月刊誌『おとなの週末』で好評連載中の「口福三昧(こうふくざんまい)」は、漫画家のラズウェル細木さんが、試行錯誤を繰り返しながら食を楽しむ様子を描いた漫画エッセイです。連載をまとめた単行本『ラズウェル細木の漫画エッセイ グルメ宝島 美味しい食の探検へ』(講談社ビーシー/講談社)から収録作品を公開します。ラズウェルさんの“自作解説”とともに、お楽しみください。

まちがってソースをかけたときの対処法 ラズウェル細木の漫画エッセイ『グルメ宝島』(19)

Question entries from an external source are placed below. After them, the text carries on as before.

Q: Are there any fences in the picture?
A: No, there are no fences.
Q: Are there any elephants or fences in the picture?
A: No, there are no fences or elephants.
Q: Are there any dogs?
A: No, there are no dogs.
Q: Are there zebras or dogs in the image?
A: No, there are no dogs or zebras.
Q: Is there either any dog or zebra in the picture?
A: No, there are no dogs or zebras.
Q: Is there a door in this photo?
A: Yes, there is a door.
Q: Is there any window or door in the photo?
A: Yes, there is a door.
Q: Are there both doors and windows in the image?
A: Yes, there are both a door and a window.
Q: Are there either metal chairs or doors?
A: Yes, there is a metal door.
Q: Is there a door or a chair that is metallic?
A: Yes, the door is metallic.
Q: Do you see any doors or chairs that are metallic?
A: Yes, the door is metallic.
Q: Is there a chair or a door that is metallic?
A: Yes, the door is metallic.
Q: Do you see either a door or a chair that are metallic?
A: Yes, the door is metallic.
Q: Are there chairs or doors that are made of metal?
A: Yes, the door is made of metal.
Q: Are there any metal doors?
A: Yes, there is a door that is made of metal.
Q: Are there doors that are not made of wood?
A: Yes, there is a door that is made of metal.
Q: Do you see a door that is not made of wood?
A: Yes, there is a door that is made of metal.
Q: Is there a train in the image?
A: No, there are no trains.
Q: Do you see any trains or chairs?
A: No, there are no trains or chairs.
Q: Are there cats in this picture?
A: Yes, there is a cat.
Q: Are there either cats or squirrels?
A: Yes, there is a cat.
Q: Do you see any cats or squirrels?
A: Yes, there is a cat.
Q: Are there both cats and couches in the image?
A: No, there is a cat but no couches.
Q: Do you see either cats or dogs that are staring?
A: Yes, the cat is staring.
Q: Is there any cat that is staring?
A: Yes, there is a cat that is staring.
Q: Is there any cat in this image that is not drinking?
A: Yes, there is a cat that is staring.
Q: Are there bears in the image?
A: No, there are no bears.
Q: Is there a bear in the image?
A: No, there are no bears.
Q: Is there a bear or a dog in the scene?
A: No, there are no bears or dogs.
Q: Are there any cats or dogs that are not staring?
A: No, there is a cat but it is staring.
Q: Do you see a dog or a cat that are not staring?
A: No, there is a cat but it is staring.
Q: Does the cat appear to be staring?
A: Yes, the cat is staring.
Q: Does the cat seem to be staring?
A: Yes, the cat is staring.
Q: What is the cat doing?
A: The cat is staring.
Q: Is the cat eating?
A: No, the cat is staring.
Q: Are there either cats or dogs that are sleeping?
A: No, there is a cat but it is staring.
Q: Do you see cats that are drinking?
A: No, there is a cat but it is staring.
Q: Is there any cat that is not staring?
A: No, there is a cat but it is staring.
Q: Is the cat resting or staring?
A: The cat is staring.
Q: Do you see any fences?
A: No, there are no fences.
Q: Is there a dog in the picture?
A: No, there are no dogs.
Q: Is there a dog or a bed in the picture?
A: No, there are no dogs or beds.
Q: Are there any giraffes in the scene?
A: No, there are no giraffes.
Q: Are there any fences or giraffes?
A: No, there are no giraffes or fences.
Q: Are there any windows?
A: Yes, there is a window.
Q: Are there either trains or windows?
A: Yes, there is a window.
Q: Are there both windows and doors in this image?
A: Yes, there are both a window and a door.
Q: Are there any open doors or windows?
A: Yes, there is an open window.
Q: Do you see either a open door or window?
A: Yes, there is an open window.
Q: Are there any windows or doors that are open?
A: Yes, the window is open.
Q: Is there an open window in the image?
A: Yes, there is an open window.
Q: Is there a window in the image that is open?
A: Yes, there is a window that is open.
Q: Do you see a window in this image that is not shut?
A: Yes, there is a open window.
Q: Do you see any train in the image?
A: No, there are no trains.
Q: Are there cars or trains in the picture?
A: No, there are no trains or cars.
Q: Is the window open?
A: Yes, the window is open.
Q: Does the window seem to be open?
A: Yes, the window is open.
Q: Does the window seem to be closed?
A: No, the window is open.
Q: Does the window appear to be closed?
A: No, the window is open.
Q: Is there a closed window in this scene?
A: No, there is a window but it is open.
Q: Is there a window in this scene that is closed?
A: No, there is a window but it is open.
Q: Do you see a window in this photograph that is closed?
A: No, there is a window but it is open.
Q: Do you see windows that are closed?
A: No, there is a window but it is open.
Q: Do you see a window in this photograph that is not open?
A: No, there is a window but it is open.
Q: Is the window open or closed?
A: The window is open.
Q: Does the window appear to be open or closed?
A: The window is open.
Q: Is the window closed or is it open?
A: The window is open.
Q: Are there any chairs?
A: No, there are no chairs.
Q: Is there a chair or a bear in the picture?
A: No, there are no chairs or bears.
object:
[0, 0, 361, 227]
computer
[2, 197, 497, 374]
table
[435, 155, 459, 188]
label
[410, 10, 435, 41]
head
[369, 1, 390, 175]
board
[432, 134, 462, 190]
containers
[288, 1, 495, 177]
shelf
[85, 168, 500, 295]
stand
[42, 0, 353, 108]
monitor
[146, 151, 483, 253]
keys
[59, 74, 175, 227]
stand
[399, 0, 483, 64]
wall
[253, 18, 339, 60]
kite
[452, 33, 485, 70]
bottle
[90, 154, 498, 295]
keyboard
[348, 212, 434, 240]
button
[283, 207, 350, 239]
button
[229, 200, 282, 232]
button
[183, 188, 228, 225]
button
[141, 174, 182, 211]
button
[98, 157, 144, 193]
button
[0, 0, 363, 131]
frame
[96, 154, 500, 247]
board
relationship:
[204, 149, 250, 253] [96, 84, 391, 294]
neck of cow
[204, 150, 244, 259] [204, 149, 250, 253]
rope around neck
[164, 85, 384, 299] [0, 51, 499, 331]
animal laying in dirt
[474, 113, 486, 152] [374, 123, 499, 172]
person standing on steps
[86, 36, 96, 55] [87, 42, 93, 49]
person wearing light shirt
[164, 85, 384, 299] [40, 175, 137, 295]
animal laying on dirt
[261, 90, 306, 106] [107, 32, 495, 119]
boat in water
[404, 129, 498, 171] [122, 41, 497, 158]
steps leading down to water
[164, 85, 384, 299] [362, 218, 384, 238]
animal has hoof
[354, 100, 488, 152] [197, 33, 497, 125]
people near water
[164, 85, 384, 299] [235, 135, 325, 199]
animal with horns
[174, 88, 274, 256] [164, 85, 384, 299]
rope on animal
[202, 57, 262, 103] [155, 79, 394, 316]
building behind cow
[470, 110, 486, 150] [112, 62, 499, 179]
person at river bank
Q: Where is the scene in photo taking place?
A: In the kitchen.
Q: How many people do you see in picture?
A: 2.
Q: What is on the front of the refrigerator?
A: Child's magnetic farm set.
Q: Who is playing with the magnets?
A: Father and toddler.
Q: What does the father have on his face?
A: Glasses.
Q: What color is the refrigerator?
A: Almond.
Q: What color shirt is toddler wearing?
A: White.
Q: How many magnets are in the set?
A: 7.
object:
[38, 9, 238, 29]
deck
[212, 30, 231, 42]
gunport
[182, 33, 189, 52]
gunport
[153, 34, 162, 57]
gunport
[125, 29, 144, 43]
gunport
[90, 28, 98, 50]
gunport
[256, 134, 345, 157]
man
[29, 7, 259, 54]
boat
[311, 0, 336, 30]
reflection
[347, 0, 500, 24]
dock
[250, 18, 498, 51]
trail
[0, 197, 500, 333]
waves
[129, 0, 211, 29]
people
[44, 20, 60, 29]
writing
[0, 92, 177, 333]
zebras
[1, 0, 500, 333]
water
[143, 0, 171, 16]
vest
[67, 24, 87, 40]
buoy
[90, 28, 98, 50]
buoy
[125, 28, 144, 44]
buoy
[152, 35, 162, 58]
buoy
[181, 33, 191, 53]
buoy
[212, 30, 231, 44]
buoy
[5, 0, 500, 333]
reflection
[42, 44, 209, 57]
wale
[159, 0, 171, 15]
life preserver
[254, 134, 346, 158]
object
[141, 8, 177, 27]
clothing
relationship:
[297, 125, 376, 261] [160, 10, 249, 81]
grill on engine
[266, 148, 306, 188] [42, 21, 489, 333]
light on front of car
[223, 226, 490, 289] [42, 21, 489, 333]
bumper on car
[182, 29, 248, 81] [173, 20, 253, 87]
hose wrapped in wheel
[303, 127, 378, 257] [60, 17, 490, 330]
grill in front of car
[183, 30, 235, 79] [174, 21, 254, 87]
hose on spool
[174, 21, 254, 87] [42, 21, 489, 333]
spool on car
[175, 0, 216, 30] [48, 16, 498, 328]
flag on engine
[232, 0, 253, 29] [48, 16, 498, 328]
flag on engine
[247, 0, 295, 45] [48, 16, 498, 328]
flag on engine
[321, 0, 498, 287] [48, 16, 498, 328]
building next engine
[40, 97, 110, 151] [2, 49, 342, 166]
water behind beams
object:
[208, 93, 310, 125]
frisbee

ドーンと出て来たビーフステーキ、これぞNYを代表する名物

『グルメ宝島』所収の作品は、今回が最後です。2016年10月に訪れた米ニューヨークの旅行記。ラズウェルさんと、漫画家の大先輩の国友やすゆきさん(2018年、65歳で死去)ら男計3人が、世界の大都市ニューヨークで朝昼晩と食べ歩く様子が描かれています。ラズウェルさんにとって、30年ぶりのニューヨークだったようです。

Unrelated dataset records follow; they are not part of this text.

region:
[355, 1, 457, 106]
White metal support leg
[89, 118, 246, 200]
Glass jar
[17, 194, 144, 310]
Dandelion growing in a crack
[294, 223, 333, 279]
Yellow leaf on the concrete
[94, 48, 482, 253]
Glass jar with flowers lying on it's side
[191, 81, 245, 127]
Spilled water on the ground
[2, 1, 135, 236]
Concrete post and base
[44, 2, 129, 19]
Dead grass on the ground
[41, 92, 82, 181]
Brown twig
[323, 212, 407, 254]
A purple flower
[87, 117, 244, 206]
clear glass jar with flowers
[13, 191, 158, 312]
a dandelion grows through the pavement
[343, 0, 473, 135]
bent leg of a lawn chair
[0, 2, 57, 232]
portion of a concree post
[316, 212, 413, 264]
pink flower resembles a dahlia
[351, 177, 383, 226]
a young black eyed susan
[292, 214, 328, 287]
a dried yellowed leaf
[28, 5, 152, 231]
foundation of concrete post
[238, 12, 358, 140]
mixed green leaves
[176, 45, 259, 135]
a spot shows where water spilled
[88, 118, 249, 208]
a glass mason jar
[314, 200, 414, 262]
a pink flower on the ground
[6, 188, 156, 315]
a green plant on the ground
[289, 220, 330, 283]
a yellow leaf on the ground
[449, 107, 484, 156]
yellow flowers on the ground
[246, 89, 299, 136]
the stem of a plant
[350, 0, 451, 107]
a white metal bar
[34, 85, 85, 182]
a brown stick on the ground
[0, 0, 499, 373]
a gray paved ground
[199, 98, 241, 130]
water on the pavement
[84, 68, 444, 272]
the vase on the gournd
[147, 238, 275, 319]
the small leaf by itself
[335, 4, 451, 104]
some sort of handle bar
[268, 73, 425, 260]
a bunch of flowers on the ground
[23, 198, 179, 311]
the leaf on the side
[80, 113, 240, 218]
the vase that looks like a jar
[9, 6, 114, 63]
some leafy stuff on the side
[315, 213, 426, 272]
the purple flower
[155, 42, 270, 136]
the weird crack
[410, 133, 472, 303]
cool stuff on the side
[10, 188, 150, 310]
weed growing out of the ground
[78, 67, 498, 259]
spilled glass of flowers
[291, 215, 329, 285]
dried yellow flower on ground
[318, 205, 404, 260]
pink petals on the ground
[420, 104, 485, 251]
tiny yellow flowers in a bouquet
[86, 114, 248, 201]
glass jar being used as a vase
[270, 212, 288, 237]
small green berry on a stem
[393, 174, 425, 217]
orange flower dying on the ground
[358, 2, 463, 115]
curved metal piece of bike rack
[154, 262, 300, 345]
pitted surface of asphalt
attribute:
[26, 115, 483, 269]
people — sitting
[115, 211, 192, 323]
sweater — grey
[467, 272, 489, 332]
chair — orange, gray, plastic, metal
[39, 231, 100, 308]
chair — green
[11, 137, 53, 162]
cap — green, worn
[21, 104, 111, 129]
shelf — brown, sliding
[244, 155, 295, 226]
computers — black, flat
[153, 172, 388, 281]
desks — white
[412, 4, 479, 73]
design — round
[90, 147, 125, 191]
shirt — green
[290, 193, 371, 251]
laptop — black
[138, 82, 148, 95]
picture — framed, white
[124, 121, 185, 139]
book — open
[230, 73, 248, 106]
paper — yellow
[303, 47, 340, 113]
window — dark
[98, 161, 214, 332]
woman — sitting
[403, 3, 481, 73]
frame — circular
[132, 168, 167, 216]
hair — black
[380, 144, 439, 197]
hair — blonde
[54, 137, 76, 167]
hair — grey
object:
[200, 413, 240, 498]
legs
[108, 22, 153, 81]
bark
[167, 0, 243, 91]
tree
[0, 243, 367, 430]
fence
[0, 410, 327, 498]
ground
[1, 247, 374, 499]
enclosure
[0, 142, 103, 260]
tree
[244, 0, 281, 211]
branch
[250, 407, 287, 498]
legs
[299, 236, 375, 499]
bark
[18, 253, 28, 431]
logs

「ニューヨークは久々だったんですけども。昔、行ったときは円ドルのレートも違っていて、ものすごい貧乏旅行だったこともあり、あんまり美味しいものを食べた記憶がなかったんです。今回は、食べることを中心に旅行しまして。さすが、世界の大都会、美味しいものがあるねという感じなんです。そもそもが、アメリカの料理自体に、もともといいイメージがないわけですよね。ハンバーガーとステーキぐらいしか。でも、それなりに、意識して探すと、美味しいものが、いろいろとあるんです」

ラズウェルさんがこう振り返るように、漫画では滞在した6日間の食事がそれぞれ紹介されます。「旨〜い!」と特別感動した様子だったのが、帰国前夜の滞在5日目の夕食。ニューヨークの繁華街、タイムズスクエアにあるステーキレストランで食べた「ポーターハウス」(フィレ肉多めのTボーンステーキ)です。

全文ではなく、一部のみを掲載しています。